O evento que a Torre representa – o acidente atmosférico, o lamber da terra em língua de relâmpago, a destruição da estabilidade – é uma das experiências mais traumáticas que podemos passar na vida. Ninguém, absolutamente ninguém, escapa ileso e incólume à Torre (como ninguém, absolutamente ninguém, escapa ileso e incólume à Destruição). Entretanto, isso nos leva a questionar o que há de efetivamente negativo nisso. O Tarô (assim como a vida) não é um instrumento maniqueísta.

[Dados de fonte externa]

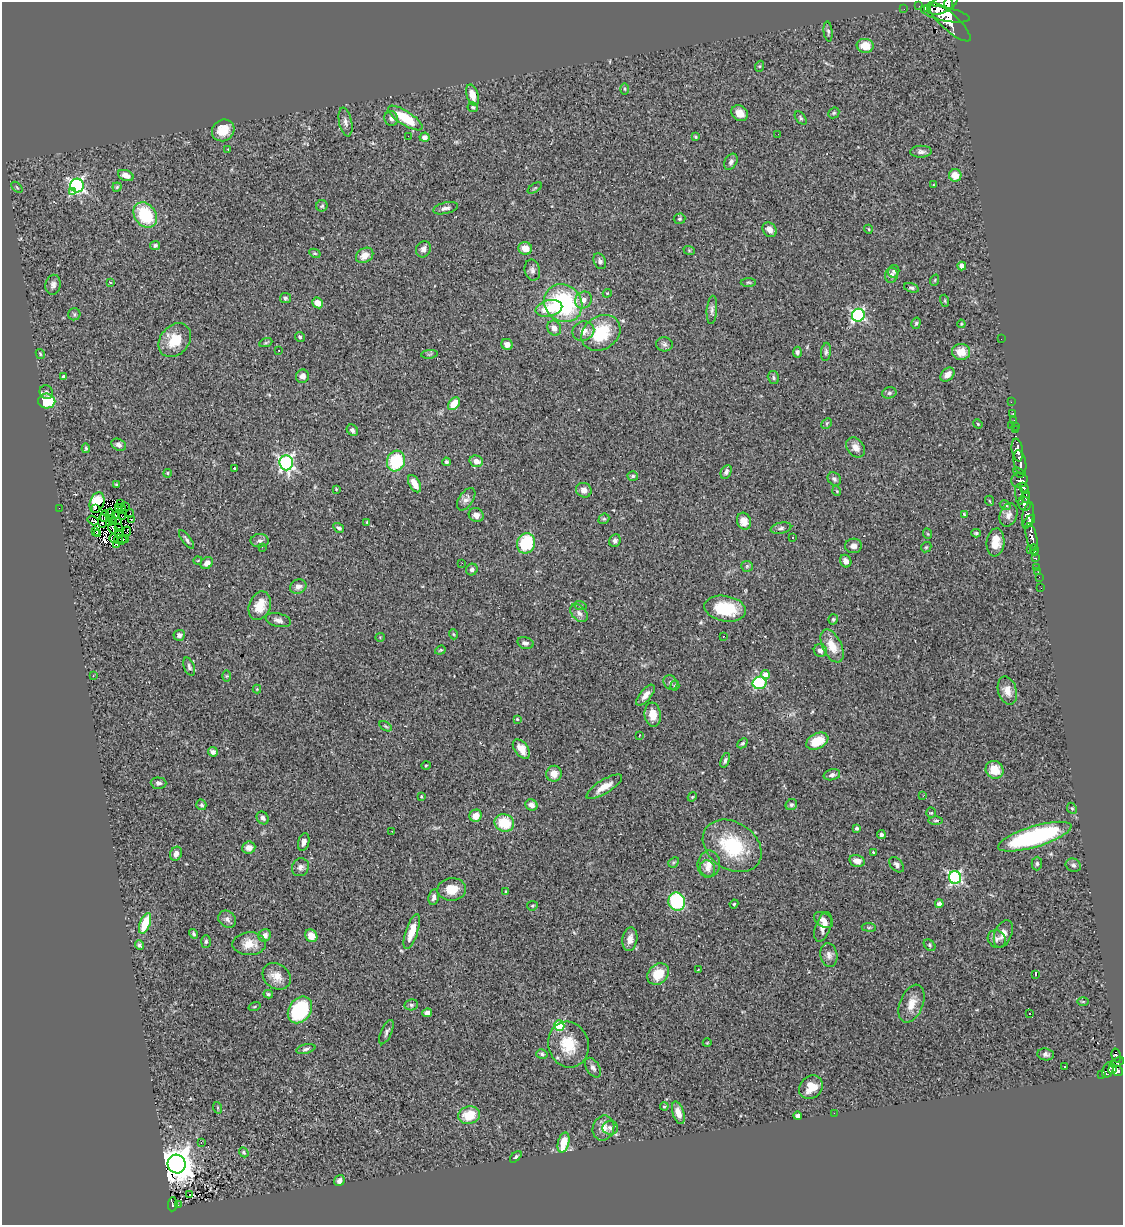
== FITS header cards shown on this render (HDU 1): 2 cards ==
NAXIS1  =                 1121
NAXIS2  =                 1223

Não há cartas absolutamente benignas, assim como o oposto é verdadeiro. Há um aspecto luminar na Torre tanto quanto existem aspectos sombrios no Sol, por exemplo, apesar de costumeiramente a primeira ser considerada negativa e o segundo, positivo.. Falando do efeito que a Torre gera, não é absurdamente chocante quando o exame de gravidez dá positivo quando se deseja muito ter um filho? Não é surpreendente quando se passa em um vestibular ou concurso em outro estado, e é necessário largar tudo e começar de novo? E o que dizer de quando se recebe um pedido de casamento? Ou mesmo quando tudo o que você pensava de alguém é, na verdade, apenas uma impressão e você encontra um inesperado amigo aonde supunha não haver, na melhor das hipóteses, nada a declarar? Entretanto, e normalmente, o choque nos leva à catatonia e supomos, como manda o livretinho, que a Torre é uma carta negativa - e, por determinado mirante, é mesmo. A catástrofe aconteceu. O mundo ruiu. [O mundo ruiu e ainda estamos de pé.]

Ou, como Ishtar, dançamos até implodirmos todos os mundos criados dentro de nós por amor.

Sonho e Delírio encontram Destruição. Não sem um preço, não sem um óbulo, não sem um Oráculo indicado por Destino. A primeira a ser tocada foi Deleite. A segunda, Desespero. O terceiro foi Morpheus. Há sangue nas mãos e lágrimas nos olhos. Qual é a sensação de pagar um preço alto demais por algo que não se quer obter?

- Tomei uma decisão. Posso viver com ela. Destruição | Sandman #48


Destruição abandonou seu posto, mais conscientemente que qualquer um de nós trilhará seu próprio caminho pelo tempo breve de uma vida. Seria um exemplo a ser seguido?


“Estou certo de que [meus domínios] ainda estão lá, a seu modo. As pessoas e coisas ainda são criadas; ainda existem; ainda são destruídas. As coisas ainda mudam. A única diferença é que ninguém está regendo o processo. Não depende mais de mim. Depende deles. Eles podem se destruir sozinhos. Não é minha responsabilidade. Não é minha culpa.”

Destruição | Sandman #48


Destruição vira uma terceira carta. Primeiro, eu vejo as Estrelas, todas elas, desde o princípio dos tempos, nos céus de todos os mundos; depois, uma delas brilha no centro de uma lâmpada, de Virgem e de Eremita.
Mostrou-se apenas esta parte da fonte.